5.         Develop meaningful connections and build your network.
6.         Actively demonstrate your strengths.
7.         Maintain a professional demeanor at all times.
8.         Treat everyone with respect and respond to their requests with enthusiasm. Introduce yourself to everyone within the organization and always offer a solid handshake.
9.         Do your work with a smile and get the job done!
10.       Ask for a letter of recommendation, send a final thank you note and stay in touch with your professional contacts periodically throughout the year.

I encourage all students to commit to doing a few internships before they launch their careers.
Please let me know about your internship experiences!

Monday, March 26, 2012


Who is incredible at performing their job?  Who do you respect and admire?
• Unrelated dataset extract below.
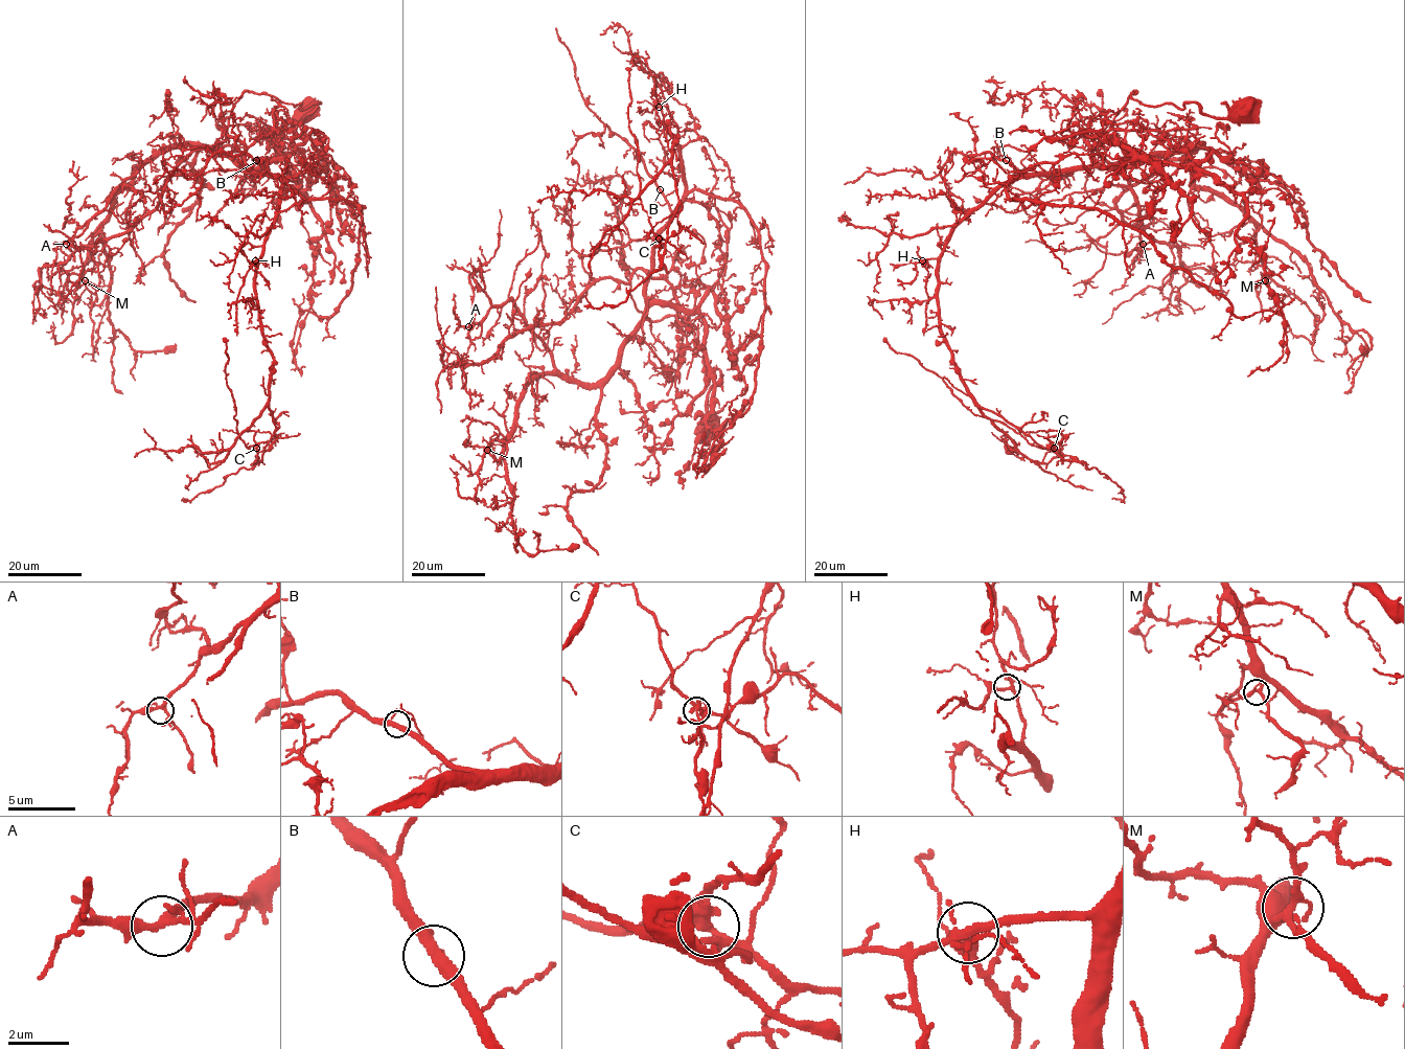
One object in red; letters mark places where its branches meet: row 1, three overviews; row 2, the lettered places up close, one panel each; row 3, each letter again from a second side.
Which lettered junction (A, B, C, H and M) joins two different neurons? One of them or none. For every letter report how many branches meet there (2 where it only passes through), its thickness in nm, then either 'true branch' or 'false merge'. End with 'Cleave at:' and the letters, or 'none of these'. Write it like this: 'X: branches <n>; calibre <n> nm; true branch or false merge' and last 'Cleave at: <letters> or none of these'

Creating your own definition of what it means to be extraordinary at work is the first step in elevating yourself professionally.  Knowing how you want to perform when you are the leader at what you do for a living places you on the path toward becoming extraordinary in your career.
Most of us are familiar with the concept of mentors and role models.  They can be helpful if they are willing to take you under their wing, but what can you do if you want to learn from someone who you have never met?  Is it possible to use their expertise to help you achieve your goals?
YES!  You can learn from people who have achieved success, regardless of whether you have the opportunity to work with them. 
The secret to learning from other extraordinary movers and shakers is to observe them very closely.  Identify the characteristics that you admire. 
Create a list of:

·         Specific things that they do well
·         skills they use to help them stand out among their peers
·         how they communicate and lead others  
·         what they do that makes them remarkable, incredible and extraordinary
·         when they use techniques that set them apart
·         why they are respected
·         actions that enable them to excel

Your list will become an integral part of your roadmap toward becoming extraordinary at work.
Watch what other successful people are doing and commit yourself to finding ways to be even better than the people that you admire.  
Carefully examine how they add value, how do others view them, how do they handle challenging situations?  Analyze what makes them “the best” at what they do?
The next step is to carefully and honestly compare your performance with the performance of your respected role models.  Evaluate which strategies and characteristics you currently possess, as well as areas where you can improve by making a conscious effort and by learning new skills.  Perhaps you possess some of the qualities you need to be extraordinary, but you aren’t as strong as the people you admire or you don’t know how to do what they do.  Consider whether your strengths lend themselves toward each desired quality. You may find that you have identified some characteristics that you admire, but can’t see yourself possessing them.
I challenge you to be honest about how you currently perform, but encourage you to maintain an open mind regarding how you can learn to improve and adopt some of the characteristics that will enable you to become extraordinary. 
Continue reading this blog and you will learn specific ways in which you can be more successful.  
Taking yourself to the next level professionally will undoubtedly take work, but the reality is that nobody has the ability to do what you can do, and nobody had the opportunities that you will have. 
It is up to you to make things happen for yourself.  Identifying the characteristics that will enable you to thrive and excel is the first step toward incorporating them into the way that you work and relate to others.
After you have created your list of desired characteristics, skills and strategies, please share them with me.  It will be interesting to see whether some patterns and consistencies emerge.
Remember, knowing the characteristics of a superior winner is the foundation of becoming one!